Every line containing the string "Inspector" is to be copied from the records.

###

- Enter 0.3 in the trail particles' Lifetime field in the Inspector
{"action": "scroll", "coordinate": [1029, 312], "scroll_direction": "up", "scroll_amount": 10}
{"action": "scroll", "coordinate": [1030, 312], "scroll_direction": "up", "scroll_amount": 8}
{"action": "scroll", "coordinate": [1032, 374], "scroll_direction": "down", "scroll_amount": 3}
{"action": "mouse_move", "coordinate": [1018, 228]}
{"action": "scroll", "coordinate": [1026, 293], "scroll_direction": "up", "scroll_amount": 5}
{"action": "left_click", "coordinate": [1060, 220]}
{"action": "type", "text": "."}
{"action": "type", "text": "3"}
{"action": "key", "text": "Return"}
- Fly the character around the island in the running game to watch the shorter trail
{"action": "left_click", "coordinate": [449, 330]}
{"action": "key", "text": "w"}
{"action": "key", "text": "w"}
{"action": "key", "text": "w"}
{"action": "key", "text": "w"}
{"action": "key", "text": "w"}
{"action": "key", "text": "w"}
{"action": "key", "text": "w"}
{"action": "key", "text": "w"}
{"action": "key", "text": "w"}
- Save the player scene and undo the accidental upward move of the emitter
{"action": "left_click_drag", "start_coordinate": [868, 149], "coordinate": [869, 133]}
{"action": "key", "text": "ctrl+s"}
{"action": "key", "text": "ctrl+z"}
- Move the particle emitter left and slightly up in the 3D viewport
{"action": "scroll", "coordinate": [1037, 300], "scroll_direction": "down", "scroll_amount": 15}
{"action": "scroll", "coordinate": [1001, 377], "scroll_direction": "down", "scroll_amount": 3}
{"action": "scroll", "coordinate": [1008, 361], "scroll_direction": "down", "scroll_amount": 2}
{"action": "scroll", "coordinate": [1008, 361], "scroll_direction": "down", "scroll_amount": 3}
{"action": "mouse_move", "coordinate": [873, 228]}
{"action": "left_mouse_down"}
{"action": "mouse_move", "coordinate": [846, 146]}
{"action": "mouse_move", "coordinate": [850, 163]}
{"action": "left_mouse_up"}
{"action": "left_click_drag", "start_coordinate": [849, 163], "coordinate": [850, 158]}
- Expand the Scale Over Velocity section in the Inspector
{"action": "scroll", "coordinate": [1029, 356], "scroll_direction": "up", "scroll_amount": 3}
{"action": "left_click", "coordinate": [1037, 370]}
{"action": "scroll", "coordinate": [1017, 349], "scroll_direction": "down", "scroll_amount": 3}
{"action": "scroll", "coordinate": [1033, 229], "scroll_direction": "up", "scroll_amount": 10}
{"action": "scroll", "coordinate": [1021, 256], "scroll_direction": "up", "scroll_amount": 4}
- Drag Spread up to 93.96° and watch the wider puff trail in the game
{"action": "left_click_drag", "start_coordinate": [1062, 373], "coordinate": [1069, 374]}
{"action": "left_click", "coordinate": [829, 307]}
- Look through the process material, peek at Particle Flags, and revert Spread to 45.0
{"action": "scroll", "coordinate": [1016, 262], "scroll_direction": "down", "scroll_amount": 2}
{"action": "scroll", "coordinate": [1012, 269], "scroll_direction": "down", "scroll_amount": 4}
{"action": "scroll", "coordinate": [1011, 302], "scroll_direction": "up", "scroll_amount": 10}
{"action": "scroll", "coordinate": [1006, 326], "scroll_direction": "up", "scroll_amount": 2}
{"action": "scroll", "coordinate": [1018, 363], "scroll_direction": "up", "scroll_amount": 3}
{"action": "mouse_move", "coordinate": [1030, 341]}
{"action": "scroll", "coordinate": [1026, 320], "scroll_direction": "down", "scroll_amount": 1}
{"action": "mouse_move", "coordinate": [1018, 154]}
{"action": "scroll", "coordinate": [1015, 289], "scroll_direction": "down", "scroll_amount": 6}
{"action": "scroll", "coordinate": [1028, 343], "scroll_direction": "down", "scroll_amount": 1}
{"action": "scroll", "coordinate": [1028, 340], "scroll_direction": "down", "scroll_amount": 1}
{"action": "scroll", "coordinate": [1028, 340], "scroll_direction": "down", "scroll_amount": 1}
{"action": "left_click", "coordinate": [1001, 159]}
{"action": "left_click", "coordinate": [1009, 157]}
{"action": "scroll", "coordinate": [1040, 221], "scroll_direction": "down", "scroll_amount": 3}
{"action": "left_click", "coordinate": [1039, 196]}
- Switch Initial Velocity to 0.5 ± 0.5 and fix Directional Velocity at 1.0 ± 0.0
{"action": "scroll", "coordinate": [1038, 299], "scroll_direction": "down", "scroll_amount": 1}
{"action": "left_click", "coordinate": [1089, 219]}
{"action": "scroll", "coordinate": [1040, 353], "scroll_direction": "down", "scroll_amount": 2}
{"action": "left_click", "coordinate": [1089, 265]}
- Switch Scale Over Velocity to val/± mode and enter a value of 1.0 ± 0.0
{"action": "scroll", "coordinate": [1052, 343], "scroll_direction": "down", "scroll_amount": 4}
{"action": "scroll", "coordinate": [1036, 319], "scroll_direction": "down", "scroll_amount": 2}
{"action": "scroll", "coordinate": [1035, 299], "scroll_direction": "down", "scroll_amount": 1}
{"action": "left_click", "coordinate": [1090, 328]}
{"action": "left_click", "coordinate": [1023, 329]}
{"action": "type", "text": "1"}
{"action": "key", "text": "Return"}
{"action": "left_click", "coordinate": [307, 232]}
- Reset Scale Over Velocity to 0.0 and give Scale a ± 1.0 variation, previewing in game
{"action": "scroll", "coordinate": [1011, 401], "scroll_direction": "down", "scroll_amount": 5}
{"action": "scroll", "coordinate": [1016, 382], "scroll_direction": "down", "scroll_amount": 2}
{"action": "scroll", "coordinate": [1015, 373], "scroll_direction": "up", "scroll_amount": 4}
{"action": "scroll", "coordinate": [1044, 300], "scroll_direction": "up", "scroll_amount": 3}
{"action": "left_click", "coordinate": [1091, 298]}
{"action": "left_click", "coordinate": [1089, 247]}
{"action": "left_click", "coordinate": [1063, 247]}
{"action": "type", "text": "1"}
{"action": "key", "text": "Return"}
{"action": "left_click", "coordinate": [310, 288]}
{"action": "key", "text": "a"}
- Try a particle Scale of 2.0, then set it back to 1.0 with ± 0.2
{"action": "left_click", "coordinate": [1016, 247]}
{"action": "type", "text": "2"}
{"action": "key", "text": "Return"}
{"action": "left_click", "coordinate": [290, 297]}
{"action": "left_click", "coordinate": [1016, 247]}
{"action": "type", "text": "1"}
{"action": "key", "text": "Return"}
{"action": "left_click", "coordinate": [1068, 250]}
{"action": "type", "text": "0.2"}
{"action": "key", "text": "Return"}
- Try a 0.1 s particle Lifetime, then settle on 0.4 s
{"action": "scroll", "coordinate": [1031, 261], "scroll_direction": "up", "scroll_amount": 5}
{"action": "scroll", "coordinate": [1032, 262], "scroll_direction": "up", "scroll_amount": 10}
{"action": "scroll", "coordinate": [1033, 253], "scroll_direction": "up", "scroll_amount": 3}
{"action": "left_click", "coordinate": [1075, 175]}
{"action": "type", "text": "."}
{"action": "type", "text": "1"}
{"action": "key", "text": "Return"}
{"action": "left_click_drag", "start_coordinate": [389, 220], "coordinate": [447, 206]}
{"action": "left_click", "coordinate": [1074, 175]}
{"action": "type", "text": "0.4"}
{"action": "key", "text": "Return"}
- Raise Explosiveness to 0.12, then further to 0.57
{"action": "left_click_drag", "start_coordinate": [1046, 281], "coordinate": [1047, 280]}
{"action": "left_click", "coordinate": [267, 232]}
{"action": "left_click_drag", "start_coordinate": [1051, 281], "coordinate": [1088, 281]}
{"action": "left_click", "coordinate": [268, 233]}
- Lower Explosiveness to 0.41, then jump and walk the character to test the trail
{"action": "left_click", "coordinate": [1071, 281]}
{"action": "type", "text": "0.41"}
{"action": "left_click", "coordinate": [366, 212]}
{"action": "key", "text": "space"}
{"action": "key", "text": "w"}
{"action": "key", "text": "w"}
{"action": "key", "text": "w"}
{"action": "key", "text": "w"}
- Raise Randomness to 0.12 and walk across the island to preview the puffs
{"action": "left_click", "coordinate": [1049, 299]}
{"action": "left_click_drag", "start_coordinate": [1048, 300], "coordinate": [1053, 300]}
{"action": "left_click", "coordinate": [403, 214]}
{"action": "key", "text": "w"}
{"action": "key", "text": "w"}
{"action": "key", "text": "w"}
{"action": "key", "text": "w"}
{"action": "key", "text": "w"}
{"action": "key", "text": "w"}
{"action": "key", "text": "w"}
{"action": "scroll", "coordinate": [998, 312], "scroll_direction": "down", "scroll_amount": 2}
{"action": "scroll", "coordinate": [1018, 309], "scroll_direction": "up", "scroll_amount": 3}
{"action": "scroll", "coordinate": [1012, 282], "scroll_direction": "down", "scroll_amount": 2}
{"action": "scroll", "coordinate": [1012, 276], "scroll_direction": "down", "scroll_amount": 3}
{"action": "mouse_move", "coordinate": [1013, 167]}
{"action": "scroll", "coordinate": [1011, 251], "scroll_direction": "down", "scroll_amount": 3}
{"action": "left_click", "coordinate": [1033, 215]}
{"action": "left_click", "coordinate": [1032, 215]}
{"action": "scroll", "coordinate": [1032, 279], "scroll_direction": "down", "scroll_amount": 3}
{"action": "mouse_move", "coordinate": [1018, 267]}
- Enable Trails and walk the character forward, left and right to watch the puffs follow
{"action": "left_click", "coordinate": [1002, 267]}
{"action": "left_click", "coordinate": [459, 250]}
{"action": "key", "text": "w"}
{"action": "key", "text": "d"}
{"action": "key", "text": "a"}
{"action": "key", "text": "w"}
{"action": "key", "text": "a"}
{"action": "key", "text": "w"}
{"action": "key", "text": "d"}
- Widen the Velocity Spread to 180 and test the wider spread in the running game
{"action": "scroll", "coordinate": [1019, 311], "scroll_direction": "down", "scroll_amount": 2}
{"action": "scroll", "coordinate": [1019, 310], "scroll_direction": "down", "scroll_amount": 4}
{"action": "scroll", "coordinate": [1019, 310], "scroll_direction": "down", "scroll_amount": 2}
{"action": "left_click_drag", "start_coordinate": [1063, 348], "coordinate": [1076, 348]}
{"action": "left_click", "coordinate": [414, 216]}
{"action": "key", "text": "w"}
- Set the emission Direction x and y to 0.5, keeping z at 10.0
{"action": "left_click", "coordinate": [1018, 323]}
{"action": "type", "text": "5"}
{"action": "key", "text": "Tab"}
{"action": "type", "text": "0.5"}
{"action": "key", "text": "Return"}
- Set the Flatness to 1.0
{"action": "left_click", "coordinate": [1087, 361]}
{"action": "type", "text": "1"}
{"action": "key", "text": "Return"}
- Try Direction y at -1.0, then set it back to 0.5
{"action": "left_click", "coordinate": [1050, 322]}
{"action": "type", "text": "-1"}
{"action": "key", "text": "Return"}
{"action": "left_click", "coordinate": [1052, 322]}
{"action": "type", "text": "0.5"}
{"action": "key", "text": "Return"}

###

§ Finished exercise:
- Enter 0.3 in the trail particles' Lifetime field in the Inspector
- Expand the Scale Over Velocity section in the Inspector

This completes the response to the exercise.